Non posso non riconoscere all’autrice il merito di aver saputo dare a tutti i personaggi pari importanza. C’è un protagonista – una protagonista – questo è vero. Ma si tratta solo della figura centrale attorno alla quale non vi sono personaggi secondari, almeno secondo il mio punto di vista. Nemmeno il cane di Campbel, Judge, lo è. Anzi, anche la sua sarà una figura importante nello sviluppo della storia.

Ho fatto fatica in più punti ad andare avanti. Dal punto di vista emotivo, però, perché toccata nel mio essere madre da una situazione così. Un figlio sofferente ti strappa il cuore al solo pensiero. Inutile dire cosa accade se è morente, in continuo bilico tra la vita alla morte. Tutto passa in secondo piano. Forse troppo.
Anzi, tolgo il forse. Tutto passa in secondo piano. Troppo.
Passa in secondo piano la vita di Sara e Brian ma anche quella di Jesse e della stessa Anna. Anna che è sempre al centro dell’attenzione ma non in quanto bambina o adolescente bisognosa della sua dose di attenzioni e di amore (che pur non le manca, anche se “di rimando”). No, lo è come unica chance per Kate.
La storia non è così semplice e lineare come potrebbe sembrare. Le motivazioni che sono alla base del gesto di Anna – motivi egoistici di una bambina ribelle? – sono molto più complesse di quallo che si può pensare e ce se ne rende conto solo a lettura inoltrata.

**RIGHE ESTRATTE**
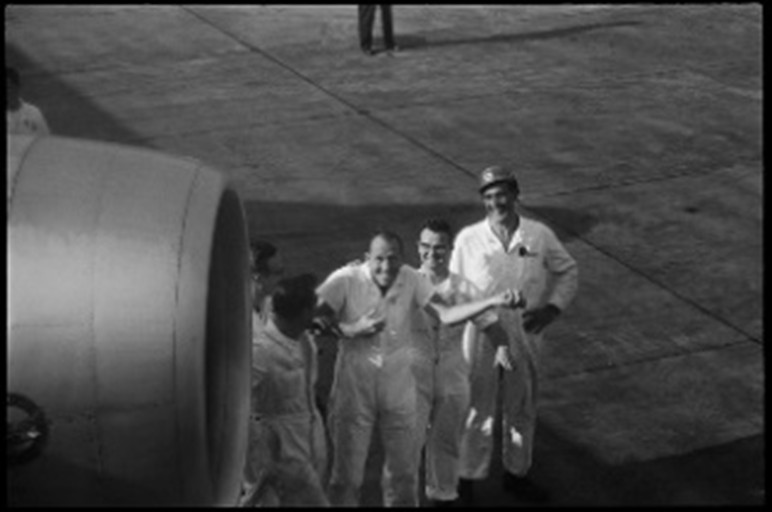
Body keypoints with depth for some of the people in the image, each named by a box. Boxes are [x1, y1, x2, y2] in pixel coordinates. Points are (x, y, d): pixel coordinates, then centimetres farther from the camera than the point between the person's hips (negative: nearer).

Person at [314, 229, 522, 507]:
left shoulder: (411, 280, -8)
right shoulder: (346, 280, -16)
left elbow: (445, 314, -14)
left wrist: (493, 301, -25)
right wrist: (350, 330, -30)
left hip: (399, 388, 3)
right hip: (354, 388, -2)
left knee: (402, 471, 14)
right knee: (347, 472, 8)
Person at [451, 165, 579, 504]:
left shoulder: (540, 235, -7)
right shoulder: (468, 239, -11)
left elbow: (567, 271, 6)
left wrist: (552, 308, -7)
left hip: (525, 336, 3)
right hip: (481, 338, -2)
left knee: (522, 409, 18)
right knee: (477, 409, 9)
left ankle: (516, 473, 38)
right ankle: (467, 479, 25)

**DOMANDE**
1. Rispondi a queste domande sul testo:
(a) Come si chiama il cane di Campbel?
(b) Per chi Anna rappresenta l'unica chance?
(c) In che veste chi scrive si è sentita toccata dalla situazione?
2. Indica se ciascuna affermazione concorda con il testo e cita le parole che lo decidono:
(a) Attorno alla protagonista ci sono molti personaggi secondari.
(b) La storia è semplice e lineare.
(c) Anche la vita di Jesse passa in secondo piano.

**RISPOSTE DATE**
1.
(a) Judge.
(b) Per Kate.
(c) Nel suo essere madre.

2.
(a) No: «attorno alla quale non vi sono personaggi secondari».
(b) No: «La storia non è così semplice e lineare come potrebbe sembrare».
(c) Sì: «Passa in secondo piano la vita di Sara e Brian ma anche quella di Jesse e della stessa Anna».